Jusqu’à une période récente, ces organisations militantes utilisaient l'Europe comme centre d'affaires et de collecte de fonds et comme lieu sûr pour leurs agents. Cependant, la guerre de Gaza en cours a montré que ces groupes et l'Iran ont pivoté vers la préparation d'assassinats et de sabotages en Europe, en plus de l'organisation de manifestations qui les aident à recruter encore plus de nouvelles personnes à leur cause.

De nombreux résidents originaires du Moyen-Orient et des pays européens à majorité musulmane se méfient et s'étonnent depuis longtemps de la tolérance des autorités occidentales face à la multiplication des mosquées gérées par des organisations peu scrupuleuses, souvent liées à des groupes de donateurs douteux.

Peu de ces organisations ont jamais tenté de cacher leur narration toxique ou leurs principes idéologiques qui s’opposent aux valeurs occidentales de tolérance, de liberté et de démocratie.
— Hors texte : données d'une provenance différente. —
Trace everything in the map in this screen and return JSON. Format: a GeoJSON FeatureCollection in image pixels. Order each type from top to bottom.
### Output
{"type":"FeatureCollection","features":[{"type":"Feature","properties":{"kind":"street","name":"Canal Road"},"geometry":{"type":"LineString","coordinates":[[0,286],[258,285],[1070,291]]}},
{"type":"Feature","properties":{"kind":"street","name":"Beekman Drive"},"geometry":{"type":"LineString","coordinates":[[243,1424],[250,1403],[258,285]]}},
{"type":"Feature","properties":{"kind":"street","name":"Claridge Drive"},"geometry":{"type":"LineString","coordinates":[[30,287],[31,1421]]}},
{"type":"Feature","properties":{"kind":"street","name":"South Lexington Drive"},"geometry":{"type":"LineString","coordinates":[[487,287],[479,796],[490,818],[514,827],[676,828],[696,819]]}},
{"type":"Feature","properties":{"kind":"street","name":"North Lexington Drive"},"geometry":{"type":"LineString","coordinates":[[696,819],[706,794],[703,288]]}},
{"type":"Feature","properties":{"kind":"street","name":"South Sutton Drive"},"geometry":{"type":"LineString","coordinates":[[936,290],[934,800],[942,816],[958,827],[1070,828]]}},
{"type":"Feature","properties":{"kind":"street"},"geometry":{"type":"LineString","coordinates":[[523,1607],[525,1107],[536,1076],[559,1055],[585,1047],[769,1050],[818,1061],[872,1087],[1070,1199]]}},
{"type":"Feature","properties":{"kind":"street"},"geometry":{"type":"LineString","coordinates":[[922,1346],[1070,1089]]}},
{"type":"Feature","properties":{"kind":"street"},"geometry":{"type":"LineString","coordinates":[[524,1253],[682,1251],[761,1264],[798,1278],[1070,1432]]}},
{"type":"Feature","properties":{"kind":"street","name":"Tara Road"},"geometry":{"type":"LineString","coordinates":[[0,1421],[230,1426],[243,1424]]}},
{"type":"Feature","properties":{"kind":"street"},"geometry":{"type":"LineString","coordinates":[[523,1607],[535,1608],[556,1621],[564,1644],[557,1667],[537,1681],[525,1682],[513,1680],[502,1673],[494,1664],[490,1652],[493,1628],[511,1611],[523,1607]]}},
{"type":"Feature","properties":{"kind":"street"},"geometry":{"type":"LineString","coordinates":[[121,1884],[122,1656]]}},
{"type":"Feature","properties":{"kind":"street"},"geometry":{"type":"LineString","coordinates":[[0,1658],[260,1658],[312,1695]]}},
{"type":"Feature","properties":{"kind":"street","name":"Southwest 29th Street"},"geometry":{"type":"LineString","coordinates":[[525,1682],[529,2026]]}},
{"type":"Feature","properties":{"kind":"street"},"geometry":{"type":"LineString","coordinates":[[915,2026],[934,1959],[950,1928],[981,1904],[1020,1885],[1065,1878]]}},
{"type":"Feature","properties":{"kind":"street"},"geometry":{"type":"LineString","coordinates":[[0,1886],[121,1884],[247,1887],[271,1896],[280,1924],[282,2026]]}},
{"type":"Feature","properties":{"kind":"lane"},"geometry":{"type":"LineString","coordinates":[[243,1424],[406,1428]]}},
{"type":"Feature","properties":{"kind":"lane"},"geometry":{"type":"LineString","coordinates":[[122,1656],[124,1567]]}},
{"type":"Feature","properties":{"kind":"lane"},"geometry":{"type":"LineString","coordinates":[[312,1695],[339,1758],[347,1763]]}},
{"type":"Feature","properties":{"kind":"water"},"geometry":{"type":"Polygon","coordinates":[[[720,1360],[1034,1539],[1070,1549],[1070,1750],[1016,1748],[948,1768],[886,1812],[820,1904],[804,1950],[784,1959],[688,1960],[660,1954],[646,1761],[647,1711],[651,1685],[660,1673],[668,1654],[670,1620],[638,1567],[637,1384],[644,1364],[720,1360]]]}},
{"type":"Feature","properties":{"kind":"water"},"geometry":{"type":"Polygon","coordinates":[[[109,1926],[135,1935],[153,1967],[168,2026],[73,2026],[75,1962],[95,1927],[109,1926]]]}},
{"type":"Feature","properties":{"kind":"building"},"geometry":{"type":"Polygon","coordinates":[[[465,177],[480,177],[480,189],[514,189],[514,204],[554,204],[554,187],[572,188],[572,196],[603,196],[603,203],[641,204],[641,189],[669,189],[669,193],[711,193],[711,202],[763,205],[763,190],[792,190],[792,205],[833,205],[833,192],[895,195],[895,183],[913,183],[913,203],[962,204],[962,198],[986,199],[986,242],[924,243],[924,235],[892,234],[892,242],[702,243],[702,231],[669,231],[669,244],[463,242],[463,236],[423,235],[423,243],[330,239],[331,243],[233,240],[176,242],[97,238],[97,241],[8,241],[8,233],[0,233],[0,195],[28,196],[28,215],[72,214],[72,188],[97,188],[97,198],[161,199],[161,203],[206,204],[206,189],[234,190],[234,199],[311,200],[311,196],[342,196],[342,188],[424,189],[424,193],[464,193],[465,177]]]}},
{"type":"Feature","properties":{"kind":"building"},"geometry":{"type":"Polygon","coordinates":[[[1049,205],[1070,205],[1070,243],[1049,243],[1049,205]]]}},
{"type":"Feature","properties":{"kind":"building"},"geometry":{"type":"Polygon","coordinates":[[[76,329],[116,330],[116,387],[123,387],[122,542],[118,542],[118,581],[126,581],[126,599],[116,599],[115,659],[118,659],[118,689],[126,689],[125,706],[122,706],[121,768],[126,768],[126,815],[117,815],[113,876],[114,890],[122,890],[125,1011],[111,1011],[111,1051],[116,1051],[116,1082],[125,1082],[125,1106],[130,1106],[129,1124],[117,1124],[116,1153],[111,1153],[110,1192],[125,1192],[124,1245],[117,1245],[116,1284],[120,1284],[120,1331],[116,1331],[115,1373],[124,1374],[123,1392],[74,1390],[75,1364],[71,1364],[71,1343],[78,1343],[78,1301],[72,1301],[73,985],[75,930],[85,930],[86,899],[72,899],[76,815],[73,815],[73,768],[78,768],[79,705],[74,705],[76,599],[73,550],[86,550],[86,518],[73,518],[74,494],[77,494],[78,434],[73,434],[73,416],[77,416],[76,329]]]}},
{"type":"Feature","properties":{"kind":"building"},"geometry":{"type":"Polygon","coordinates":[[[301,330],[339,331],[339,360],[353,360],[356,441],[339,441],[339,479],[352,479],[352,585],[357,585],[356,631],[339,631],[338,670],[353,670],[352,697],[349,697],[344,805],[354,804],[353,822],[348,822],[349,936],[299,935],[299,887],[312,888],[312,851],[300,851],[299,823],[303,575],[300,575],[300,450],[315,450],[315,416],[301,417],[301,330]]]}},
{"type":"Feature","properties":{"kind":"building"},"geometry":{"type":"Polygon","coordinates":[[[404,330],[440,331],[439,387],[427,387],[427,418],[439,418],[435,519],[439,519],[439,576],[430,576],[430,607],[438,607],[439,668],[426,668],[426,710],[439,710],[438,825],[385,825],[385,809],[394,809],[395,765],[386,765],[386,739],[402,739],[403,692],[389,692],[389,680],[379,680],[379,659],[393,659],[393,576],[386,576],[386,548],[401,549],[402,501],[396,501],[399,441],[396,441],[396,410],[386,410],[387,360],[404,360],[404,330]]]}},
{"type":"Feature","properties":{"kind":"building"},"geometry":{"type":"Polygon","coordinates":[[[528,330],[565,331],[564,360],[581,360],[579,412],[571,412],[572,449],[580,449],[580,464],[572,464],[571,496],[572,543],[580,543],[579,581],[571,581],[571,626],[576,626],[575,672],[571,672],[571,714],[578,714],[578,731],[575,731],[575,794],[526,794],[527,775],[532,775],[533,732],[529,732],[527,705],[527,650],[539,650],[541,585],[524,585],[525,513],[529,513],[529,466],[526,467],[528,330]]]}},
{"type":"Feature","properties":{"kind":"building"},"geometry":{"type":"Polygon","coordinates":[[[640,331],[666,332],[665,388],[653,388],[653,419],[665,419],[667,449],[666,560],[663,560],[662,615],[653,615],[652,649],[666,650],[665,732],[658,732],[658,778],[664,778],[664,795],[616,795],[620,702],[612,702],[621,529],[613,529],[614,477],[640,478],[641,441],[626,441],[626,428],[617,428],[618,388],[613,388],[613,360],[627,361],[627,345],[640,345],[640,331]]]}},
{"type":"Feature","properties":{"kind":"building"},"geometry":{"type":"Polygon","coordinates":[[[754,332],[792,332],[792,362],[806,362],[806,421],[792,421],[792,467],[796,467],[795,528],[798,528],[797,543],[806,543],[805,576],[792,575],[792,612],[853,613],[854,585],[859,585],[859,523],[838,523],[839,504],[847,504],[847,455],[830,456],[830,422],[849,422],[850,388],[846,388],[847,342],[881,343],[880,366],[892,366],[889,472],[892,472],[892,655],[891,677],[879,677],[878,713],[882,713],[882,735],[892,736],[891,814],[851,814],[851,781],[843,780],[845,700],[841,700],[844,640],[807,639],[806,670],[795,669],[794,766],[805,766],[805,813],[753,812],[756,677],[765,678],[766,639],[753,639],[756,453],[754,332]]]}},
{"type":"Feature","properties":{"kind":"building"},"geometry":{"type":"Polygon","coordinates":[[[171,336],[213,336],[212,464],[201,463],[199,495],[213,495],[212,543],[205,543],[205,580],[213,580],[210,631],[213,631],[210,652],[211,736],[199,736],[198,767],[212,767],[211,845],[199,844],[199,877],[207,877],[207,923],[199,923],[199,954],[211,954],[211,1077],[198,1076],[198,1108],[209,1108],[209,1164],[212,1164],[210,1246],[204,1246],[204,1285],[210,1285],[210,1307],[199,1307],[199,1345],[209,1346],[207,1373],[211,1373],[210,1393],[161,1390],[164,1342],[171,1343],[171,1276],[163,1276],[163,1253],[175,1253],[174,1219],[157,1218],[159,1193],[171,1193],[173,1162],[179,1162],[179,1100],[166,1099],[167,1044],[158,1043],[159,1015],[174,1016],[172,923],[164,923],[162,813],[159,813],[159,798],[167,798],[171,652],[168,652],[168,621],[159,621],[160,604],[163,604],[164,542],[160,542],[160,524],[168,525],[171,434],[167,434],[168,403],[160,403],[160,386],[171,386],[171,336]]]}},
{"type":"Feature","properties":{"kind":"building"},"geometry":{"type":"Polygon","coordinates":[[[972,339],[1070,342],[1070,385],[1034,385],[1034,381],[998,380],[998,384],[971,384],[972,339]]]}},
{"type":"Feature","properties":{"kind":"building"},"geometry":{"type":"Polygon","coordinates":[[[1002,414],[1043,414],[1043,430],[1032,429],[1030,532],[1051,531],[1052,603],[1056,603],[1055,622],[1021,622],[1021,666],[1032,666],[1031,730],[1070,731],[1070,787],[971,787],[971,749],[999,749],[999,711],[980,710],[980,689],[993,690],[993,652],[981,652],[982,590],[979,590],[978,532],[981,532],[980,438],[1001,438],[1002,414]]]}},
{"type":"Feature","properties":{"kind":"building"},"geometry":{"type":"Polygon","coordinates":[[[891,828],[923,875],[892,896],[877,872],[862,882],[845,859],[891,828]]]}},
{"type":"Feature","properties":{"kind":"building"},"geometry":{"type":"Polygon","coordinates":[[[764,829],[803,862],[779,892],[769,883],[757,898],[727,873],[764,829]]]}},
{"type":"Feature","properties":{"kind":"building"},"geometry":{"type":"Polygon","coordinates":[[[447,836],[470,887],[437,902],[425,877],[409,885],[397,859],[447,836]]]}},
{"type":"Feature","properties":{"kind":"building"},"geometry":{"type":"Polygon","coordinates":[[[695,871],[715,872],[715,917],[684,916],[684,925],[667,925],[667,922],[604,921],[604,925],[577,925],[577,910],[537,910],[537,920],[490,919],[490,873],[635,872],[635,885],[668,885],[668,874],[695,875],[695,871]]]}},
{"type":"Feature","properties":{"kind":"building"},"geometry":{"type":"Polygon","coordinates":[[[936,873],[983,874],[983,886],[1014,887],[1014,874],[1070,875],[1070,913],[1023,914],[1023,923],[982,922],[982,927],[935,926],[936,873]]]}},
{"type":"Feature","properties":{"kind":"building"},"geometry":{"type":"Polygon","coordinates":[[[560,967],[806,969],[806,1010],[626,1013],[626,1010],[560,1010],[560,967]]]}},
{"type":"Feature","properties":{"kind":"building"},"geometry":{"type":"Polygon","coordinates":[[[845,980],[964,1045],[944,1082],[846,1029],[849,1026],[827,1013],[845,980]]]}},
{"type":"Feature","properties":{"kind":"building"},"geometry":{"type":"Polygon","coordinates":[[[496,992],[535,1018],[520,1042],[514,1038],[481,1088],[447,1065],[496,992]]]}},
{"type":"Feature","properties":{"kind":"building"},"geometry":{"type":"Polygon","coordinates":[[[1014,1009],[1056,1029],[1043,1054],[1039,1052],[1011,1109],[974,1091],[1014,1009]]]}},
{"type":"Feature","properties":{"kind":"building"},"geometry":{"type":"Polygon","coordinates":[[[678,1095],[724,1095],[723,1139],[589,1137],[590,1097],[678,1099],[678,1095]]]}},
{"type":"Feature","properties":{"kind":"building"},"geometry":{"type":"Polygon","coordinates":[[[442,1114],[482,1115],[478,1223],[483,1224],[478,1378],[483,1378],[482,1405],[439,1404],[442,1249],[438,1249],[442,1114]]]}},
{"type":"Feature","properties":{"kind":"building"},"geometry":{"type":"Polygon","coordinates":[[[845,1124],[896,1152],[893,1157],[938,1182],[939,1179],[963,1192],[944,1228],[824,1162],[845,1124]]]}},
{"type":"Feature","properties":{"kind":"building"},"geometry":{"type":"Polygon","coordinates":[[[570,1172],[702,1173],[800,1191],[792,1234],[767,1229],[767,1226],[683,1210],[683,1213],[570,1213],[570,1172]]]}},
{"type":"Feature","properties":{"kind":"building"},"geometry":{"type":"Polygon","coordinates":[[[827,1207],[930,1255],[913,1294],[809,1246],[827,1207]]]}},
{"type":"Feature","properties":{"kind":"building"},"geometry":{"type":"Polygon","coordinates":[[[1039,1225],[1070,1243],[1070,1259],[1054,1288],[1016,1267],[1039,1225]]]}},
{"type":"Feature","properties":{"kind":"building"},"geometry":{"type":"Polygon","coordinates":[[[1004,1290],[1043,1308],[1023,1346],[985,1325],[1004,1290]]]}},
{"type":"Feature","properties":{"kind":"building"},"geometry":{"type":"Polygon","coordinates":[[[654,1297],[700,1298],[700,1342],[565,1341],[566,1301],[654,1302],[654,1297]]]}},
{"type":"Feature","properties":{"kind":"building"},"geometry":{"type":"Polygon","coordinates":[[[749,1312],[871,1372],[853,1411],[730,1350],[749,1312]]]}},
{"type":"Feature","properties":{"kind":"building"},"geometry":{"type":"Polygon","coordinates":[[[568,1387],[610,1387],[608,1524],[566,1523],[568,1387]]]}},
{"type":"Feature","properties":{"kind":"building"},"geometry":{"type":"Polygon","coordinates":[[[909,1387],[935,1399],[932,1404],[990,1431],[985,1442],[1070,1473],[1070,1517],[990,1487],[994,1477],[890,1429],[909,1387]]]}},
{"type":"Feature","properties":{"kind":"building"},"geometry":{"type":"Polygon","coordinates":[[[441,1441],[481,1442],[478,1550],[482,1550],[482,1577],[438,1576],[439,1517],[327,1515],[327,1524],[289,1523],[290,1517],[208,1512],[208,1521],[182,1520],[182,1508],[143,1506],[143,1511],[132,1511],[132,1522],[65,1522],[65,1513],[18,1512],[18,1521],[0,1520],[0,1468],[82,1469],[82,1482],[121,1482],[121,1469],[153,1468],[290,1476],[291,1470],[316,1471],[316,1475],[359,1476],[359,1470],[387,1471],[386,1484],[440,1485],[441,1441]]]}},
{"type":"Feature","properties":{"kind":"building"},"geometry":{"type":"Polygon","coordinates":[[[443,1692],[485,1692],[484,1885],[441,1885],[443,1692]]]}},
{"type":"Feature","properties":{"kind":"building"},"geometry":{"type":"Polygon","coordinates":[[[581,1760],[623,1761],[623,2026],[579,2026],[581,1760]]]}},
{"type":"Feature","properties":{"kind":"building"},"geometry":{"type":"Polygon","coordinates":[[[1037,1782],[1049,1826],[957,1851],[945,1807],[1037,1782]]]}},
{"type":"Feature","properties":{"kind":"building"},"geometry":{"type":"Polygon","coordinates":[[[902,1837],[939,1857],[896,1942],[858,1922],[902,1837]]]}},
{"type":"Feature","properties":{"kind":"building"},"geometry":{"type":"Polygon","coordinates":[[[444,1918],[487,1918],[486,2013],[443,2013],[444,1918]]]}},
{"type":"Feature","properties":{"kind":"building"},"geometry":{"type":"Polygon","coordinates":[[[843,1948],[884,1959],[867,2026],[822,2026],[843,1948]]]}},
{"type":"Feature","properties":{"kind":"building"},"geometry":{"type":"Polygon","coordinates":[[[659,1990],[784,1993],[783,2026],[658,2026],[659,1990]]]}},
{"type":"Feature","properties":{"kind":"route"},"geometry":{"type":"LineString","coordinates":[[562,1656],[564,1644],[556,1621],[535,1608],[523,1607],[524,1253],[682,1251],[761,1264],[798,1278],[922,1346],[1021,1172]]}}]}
Pendant de nombreuses années, les nations occidentales ont choisi de tolérer les activités commerciales, les collectes de fonds et les activités louches de ces groupes, qui ont souvent frôlé la criminalité.

Il n’y a aucun doute que la fermeture de cet “avant-poste du régime inhumain iranien est un véritable coup porté à l'extrémisme islamiste”, comme l'a affirmé le gouvernement régional de Hambourg. Mais on peut craindre que cette action de l'Allemagne soit trop minime et qu’elle soit venue trop tard, car l'influence de l'enseignement de ces centres religieux s'est répandue et s’est enracinée dans de nombreuses communautés à travers l'Europe.

 

Mohamed Chebaro est un journaliste anglo-libanais, consultant en médias et formateur. Il a plus de vingt-cinq ans d’expérience dans la couverture de la guerre, du terrorisme, de la défense, de l’actualité et de la diplomatie.

NDLR: L’opinion exprimée dans cette page est propre à l’auteur et ne reflète pas nécessairement celle d’Arab News en français.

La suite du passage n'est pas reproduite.